As I have written in my upcoming book, How to Talk to Your Kids about Climate Change, Turning Angst into Action:
“Even as we acknowledge and allow ourselves to feel the weight of the sadness that our climate crisis (COVID19 crisis) has laid bare, I believe we must consciously validate and make room for active hope. We must find ways to build this, as we nurture the determination and resolve that we will move forward, so that these feelings can find a way to settle into our lives. Each and every feeling is real and must be acknowledged and affirmed for us to be able to take the next step forward. Accepting the depth of the crisis and action on this in a commensurate way – without losing our sanity, our hope or our resolve – is how we will keep going.”
Know that brilliant minds around the world are coming together to work on solutions, to fixes, to cures and to ways forward and through COVID19. Remind your children of this as you continue to remind yourself.
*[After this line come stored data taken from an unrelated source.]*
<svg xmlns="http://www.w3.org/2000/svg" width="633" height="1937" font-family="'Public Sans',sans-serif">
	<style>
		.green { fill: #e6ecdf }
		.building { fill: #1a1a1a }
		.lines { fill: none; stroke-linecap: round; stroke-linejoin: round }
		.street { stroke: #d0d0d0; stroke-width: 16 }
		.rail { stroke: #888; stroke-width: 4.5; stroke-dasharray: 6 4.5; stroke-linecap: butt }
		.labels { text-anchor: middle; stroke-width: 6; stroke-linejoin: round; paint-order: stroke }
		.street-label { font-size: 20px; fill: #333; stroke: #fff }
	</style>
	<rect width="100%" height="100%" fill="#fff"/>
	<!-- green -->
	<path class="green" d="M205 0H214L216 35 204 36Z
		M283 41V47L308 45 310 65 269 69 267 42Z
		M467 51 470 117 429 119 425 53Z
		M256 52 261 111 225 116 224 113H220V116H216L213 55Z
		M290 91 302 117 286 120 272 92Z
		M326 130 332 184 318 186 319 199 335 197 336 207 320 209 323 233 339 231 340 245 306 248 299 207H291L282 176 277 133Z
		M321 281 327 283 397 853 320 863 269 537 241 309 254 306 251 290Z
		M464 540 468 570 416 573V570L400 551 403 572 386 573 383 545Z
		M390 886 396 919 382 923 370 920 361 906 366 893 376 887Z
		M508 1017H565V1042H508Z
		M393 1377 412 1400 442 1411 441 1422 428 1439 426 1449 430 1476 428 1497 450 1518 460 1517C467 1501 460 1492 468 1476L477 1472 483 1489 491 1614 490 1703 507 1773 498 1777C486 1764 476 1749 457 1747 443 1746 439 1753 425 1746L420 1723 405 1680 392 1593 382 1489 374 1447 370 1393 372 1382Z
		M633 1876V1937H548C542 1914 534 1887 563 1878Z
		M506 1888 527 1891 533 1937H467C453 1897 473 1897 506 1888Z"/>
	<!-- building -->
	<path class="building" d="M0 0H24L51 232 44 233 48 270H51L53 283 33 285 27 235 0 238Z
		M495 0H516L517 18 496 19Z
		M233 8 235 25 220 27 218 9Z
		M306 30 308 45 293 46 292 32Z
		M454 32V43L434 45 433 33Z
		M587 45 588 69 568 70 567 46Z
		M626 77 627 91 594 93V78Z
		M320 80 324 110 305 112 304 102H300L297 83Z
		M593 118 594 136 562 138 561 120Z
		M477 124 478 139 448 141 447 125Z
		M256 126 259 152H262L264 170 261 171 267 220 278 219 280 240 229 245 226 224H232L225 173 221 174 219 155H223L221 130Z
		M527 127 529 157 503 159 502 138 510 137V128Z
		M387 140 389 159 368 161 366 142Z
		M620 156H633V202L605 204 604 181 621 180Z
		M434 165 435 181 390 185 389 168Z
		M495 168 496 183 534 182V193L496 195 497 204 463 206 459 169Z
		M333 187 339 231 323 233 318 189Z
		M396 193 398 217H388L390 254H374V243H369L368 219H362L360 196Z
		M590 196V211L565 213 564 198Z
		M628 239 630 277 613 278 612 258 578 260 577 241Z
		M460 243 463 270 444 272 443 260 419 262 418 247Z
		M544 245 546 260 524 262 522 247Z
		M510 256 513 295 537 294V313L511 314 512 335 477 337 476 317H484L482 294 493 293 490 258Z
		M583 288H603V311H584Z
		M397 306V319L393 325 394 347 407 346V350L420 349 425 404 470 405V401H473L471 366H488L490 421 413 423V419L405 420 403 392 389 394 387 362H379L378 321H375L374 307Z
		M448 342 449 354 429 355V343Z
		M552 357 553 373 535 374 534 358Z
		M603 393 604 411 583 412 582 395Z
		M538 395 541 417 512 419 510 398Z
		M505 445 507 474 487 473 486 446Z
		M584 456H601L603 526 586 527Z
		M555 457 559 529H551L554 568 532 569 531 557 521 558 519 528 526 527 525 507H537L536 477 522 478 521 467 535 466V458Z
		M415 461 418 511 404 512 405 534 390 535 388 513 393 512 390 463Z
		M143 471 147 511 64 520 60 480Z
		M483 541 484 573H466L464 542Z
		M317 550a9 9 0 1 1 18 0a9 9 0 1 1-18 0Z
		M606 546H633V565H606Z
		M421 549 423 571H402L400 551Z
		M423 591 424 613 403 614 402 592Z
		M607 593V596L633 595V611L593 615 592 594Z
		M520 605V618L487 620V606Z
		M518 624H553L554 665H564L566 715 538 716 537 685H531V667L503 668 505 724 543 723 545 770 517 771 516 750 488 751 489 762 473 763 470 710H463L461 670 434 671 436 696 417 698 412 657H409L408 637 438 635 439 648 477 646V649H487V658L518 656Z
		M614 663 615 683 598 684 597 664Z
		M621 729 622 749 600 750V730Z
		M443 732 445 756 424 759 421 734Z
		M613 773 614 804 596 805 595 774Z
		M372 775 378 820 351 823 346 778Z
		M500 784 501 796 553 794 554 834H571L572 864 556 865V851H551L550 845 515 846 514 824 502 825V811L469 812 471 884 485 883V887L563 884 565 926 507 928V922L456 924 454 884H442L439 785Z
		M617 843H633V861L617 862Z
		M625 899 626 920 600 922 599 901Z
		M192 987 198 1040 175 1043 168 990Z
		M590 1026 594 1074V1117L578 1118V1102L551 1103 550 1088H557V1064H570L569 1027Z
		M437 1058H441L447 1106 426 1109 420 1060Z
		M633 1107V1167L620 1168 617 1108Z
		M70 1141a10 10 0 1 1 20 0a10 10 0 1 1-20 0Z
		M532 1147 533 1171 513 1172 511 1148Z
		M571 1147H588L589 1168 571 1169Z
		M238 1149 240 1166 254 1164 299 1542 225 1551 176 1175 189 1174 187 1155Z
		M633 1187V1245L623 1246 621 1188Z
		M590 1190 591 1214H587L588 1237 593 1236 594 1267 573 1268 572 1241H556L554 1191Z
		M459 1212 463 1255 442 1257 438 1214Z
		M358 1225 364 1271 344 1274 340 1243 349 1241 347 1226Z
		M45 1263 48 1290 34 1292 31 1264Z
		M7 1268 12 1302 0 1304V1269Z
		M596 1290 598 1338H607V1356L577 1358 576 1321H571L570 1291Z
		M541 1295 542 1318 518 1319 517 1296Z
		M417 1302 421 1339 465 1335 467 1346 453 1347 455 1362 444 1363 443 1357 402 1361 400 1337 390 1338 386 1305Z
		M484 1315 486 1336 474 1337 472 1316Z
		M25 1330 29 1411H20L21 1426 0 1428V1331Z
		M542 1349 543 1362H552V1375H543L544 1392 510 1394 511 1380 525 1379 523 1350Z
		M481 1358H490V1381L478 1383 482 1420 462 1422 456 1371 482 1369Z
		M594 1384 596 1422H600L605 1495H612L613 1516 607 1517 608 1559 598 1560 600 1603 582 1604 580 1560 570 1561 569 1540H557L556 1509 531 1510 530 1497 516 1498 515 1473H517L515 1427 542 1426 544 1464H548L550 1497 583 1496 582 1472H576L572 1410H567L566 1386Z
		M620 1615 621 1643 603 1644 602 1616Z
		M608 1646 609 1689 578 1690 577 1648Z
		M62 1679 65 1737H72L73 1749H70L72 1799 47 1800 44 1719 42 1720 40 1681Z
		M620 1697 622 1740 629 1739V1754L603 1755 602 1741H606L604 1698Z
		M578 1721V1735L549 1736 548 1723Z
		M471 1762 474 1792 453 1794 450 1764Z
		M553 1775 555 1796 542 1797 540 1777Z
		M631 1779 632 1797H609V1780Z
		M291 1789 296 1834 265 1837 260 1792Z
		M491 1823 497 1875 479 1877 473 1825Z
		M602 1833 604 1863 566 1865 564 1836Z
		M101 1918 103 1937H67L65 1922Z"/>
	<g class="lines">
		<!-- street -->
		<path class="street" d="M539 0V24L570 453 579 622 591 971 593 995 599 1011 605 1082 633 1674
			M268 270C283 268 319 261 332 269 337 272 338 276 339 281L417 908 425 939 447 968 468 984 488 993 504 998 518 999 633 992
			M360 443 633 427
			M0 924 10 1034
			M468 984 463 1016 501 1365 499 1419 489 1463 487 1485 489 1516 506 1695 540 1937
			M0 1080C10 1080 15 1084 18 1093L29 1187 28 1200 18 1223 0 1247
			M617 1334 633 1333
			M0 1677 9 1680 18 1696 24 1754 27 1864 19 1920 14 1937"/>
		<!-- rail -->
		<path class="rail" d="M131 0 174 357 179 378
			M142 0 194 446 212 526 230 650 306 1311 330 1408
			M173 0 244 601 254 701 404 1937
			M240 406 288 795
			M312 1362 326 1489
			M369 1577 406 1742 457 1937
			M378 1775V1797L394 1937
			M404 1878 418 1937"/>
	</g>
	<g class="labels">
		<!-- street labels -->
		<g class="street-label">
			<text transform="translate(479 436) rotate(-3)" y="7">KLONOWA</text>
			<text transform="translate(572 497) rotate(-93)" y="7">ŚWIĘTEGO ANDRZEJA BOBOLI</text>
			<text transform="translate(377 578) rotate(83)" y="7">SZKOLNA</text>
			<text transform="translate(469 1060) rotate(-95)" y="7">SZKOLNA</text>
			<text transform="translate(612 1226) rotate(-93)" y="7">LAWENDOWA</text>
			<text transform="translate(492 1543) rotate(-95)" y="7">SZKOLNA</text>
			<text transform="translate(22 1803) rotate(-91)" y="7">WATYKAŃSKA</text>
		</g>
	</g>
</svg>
At the same time, show your children through your actions, how you are reaching out and connecting to your community, your family, and your friends – those close by, those far away, and those you may not have connected with in a long time and are now moved to do so. I think one of the important lasting lessons we can teach our children and that we all may come away with, is the recognition of the critical importance of community – both online and off. Community built by people who see things from different sides but are all connected by the crisis we face together.
Community builds our strength, our resolve and our active hope.
To all our dear Climate Mamas and Papas, thank you for being our community for all these years. Take care of yourselves, reach out and be in touch. We are all in this together.